(Items listed in a dataset)

=== Section Start ===

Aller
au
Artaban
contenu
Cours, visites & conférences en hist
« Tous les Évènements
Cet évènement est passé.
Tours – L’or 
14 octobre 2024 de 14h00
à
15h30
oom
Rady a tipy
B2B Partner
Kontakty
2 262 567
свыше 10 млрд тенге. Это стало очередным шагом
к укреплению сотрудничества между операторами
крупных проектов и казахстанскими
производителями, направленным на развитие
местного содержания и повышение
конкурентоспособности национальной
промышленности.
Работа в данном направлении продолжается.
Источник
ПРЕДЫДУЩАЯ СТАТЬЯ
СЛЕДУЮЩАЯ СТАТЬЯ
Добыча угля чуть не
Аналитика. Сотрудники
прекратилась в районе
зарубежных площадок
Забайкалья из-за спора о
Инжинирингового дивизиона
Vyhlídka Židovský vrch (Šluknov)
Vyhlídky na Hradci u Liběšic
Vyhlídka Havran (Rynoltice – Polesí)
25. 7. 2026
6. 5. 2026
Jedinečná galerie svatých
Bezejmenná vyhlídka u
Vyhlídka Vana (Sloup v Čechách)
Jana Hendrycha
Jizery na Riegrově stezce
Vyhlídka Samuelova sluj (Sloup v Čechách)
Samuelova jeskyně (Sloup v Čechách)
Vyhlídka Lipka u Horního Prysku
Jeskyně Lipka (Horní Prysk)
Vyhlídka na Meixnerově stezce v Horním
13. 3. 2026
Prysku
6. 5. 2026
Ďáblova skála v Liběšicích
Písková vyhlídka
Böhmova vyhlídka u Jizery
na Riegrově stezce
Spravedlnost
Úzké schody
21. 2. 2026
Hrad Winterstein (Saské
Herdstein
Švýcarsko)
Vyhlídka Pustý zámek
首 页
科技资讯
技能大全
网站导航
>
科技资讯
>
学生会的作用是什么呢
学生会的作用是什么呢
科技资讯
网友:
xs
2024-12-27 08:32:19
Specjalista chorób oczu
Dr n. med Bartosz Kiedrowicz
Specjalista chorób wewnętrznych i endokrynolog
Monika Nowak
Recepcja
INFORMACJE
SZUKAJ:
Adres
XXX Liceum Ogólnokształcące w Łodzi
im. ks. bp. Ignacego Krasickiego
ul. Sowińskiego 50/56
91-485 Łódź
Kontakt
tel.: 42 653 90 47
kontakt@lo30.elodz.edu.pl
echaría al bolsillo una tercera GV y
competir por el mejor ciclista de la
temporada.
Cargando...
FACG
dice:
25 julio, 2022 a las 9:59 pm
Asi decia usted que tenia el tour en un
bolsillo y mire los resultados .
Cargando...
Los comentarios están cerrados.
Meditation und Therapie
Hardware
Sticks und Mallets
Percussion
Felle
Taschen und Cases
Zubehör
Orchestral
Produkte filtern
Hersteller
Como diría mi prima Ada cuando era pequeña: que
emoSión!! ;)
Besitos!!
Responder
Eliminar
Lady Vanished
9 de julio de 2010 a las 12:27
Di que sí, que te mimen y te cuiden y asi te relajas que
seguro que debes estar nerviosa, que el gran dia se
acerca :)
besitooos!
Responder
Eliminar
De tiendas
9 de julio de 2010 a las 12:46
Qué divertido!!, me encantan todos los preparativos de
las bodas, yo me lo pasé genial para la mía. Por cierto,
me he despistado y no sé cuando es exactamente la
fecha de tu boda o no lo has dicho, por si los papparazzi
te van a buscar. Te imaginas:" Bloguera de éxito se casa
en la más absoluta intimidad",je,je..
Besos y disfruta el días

=== Section End ===

Exercise instructions =>
Arrange the text lines of the rows as a JSON list of strings, one string per line and with blank lines left out. Start at the very first line and end at the line containing "СЛЕДУЮЩАЯ СТАТЬЯ", including both.

Solved exercise =>
[
  "Aller",
  "au",
  "Artaban",
  "contenu",
  "Cours, visites & conférences en hist",
  "« Tous les Évènements",
  "Cet évènement est passé.",
  "Tours – L’or ",
  "14 octobre 2024 de 14h00",
  "à",
  "15h30",
  "oom",
  "Rady a tipy",
  "B2B Partner",
  "Kontakty",
  "2 262 567",
  "свыше 10 млрд тенге. Это стало очередным шагом",
  "к укреплению сотрудничества между операторами",
  "крупных проектов и казахстанскими",
  "производителями, направленным на развитие",
  "местного содержания и повышение",
  "конкурентоспособности национальной",
  "промышленности.",
  "Работа в данном направлении продолжается.",
  "Источник",
  "ПРЕДЫДУЩАЯ СТАТЬЯ",
  "СЛЕДУЮЩАЯ СТАТЬЯ"
]